For the entries below, the expected answer is the line with "thumb ip: (478, 690)", the line with "pinky tip: (454, 343)", and every line between them, exactly as written, and nothing more.
[[ Excerpted records, beginning ]]
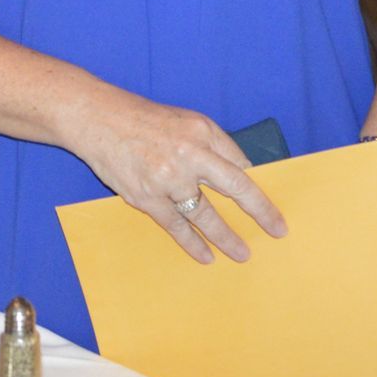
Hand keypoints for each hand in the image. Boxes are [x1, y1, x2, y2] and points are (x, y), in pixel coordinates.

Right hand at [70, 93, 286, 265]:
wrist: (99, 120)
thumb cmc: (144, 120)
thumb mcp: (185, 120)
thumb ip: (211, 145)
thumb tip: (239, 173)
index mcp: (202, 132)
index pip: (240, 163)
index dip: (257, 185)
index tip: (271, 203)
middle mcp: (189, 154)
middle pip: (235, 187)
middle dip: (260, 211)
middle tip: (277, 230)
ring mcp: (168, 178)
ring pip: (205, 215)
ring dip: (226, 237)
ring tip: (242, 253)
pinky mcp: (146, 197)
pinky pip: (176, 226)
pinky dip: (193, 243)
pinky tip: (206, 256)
[[ Excerpted records, end ]]
[[ Excerpted records, beginning ]]
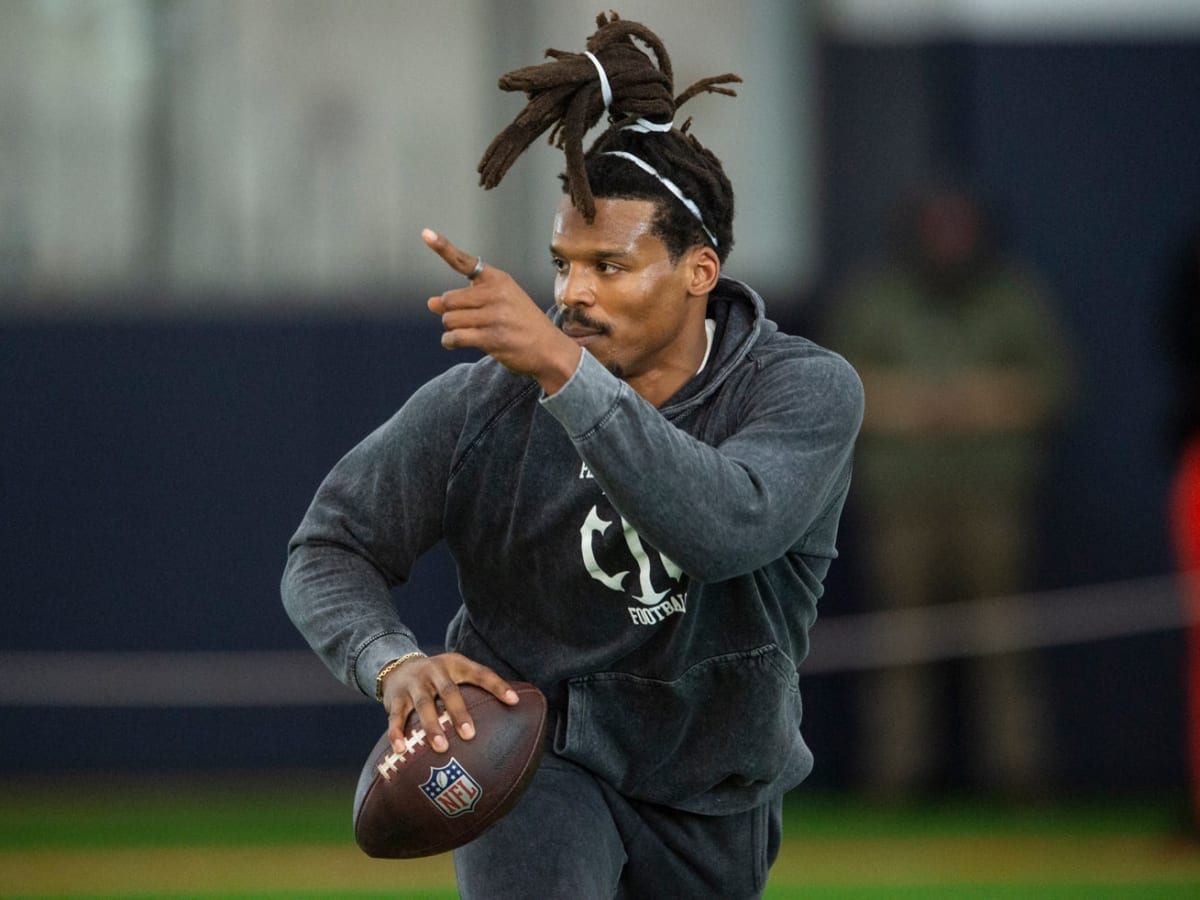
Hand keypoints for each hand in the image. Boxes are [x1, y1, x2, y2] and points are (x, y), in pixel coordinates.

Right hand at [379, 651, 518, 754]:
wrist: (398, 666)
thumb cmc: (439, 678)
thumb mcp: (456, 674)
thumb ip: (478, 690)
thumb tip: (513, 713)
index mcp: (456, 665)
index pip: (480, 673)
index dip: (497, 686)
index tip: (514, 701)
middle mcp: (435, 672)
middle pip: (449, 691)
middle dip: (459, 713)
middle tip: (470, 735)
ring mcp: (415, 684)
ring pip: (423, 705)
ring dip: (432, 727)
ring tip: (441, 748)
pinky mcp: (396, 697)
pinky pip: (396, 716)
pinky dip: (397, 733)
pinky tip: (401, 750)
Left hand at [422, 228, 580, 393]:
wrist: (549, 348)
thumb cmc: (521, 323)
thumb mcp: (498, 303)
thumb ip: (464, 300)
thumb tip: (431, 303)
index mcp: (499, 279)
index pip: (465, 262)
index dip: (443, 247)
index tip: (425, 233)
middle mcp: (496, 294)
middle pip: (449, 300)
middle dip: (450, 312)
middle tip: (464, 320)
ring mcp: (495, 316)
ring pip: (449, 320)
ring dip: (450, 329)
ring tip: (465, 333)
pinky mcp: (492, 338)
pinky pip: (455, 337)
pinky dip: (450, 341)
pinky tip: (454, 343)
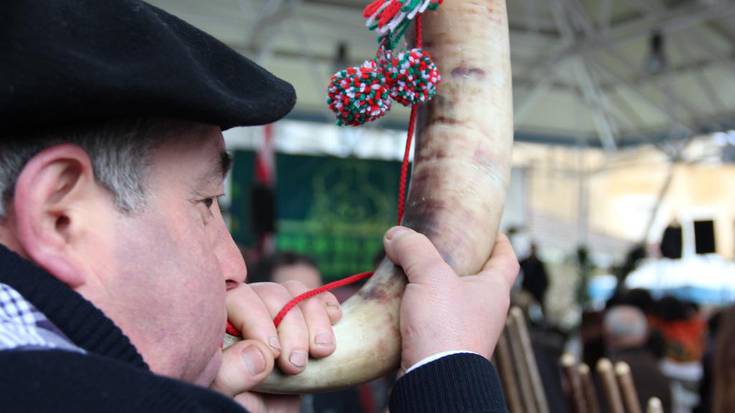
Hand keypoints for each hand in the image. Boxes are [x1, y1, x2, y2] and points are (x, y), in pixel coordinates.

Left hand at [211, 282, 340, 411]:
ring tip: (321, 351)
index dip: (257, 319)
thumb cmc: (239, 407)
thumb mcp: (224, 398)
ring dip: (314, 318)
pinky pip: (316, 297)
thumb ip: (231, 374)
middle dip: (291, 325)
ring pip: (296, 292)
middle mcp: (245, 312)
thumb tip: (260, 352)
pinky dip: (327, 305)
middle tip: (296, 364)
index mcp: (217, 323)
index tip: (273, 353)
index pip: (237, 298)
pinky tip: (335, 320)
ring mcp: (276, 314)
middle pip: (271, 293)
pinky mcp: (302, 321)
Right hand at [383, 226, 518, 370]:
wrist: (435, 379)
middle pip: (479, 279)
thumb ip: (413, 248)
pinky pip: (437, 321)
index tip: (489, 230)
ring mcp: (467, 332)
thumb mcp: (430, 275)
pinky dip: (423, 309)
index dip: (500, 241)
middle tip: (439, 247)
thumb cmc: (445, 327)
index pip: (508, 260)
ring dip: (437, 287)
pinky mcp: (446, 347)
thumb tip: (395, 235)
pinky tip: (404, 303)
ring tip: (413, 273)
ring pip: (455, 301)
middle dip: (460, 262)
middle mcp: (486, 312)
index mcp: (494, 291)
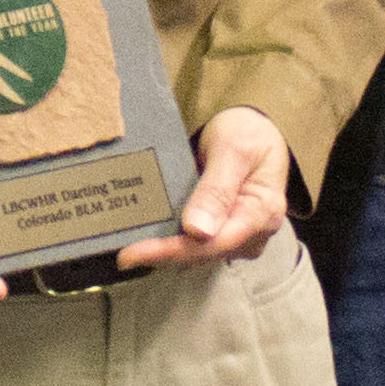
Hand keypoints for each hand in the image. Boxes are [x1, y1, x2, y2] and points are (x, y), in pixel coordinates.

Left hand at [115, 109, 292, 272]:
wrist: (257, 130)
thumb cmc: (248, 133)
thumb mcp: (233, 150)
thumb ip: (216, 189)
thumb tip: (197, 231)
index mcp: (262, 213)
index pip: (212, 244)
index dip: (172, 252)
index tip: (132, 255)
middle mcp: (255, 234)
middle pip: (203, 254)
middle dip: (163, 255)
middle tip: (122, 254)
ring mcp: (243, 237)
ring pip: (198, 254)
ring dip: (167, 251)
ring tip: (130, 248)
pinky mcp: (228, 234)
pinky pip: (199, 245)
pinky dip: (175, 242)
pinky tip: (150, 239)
[[ Excerpted records, end ]]
◆ **Response area**:
thumb ip: (478, 690)
thumb tip: (513, 713)
index mcp: (456, 665)
index pip: (480, 673)
index dip: (497, 686)
index tip: (514, 701)
middle mcp: (435, 672)
middle pip: (449, 691)
middle dip: (459, 713)
middle tip: (470, 735)
ring mcp: (415, 684)
ring pip: (423, 705)
ring dip: (432, 727)
ring tip: (441, 748)
pinky mcp: (396, 697)
pinky pip: (396, 716)
pinky dip: (397, 733)
pinky tip: (401, 750)
Left hand at [422, 228, 580, 393]:
wrist: (549, 348)
thumb cmc: (521, 323)
thumb mcp: (498, 303)
thumb ip: (464, 300)
thumb tip: (431, 303)
index mcp: (499, 279)
index pip: (465, 262)
index dip: (443, 247)
index tip: (425, 233)
middle mcp: (496, 294)
middle pip: (449, 300)
middle dip: (450, 312)
middle tip: (464, 320)
ring mcp: (495, 316)
ring pip: (449, 320)
ring dip: (450, 329)
ring tip: (465, 333)
pinky mcp: (492, 338)
pinky pip: (455, 337)
pinky dip: (450, 341)
pinky tip: (454, 343)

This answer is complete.